Anomalous Inputs in Deep Learning: a Probabilistic Perspective
Repository URI
Repository DOI
Change log
Authors
Abstract
Can neural networks recognize their own limitations? A crucial aspect of robustness is the ability to identify when an input falls outside the scope of one’s knowledge or training --- a task known as out-of-distribution (OOD) detection. For example, a dog breed classifier should ideally recognize a cat image as OOD and refrain from classifying it as a breed of dog.
Conversely, can we manipulate neural networks into making confident but incorrect classifications? This task, known as adversarial attack, involves altering an input to be misclassified while preserving its original semantic content.

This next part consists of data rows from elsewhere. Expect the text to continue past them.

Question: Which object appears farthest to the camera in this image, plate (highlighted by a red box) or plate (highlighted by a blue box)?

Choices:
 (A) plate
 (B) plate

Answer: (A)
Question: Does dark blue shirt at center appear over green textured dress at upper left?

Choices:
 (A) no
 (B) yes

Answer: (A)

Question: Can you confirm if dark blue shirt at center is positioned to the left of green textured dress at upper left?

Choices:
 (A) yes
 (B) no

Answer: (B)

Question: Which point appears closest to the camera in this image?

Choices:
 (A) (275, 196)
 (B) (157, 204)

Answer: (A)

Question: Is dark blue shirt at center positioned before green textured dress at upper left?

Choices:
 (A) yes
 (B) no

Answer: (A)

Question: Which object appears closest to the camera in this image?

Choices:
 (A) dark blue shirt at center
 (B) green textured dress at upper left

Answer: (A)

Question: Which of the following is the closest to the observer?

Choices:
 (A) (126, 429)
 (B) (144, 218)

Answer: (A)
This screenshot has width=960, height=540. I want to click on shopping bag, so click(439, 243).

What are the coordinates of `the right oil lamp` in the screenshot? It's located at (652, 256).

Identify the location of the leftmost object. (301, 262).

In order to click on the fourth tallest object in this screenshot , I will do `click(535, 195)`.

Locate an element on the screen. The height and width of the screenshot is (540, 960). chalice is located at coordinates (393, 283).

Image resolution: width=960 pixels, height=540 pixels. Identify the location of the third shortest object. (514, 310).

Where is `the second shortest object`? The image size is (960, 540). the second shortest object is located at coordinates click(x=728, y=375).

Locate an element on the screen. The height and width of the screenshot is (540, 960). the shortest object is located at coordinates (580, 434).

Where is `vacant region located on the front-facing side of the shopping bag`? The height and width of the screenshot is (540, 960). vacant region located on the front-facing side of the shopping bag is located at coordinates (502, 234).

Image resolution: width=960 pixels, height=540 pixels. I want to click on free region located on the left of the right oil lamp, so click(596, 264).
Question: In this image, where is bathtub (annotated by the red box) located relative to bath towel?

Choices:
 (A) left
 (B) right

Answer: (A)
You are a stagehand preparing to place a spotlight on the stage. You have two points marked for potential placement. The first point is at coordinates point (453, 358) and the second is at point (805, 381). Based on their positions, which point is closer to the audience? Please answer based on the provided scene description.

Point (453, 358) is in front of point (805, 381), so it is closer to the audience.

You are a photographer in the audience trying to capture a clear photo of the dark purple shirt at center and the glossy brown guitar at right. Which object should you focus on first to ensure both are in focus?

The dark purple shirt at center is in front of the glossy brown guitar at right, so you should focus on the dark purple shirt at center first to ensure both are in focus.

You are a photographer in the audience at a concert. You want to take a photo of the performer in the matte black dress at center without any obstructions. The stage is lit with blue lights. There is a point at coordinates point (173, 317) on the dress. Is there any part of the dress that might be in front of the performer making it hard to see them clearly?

Both of these tasks are concerned with anomalous inputs to a neural network, but they have so far been addressed by two different bodies of literature, using different sets of tools. In this thesis I introduce a probabilistic framework that I call the `three distribution problem', which unifies both tasks. I use this framework to develop new methods for detecting OOD inputs and for creating adversarial attacks.
Furthermore, my three-distribution approach gives insight into how `semantics' is operationalized: I demonstrate how we can visualize the semantics implicit in off-the-shelf OOD detection algorithms; and my adversarial attack method allows the attacker to specify explicitly the semantics that are to be preserved by the attack.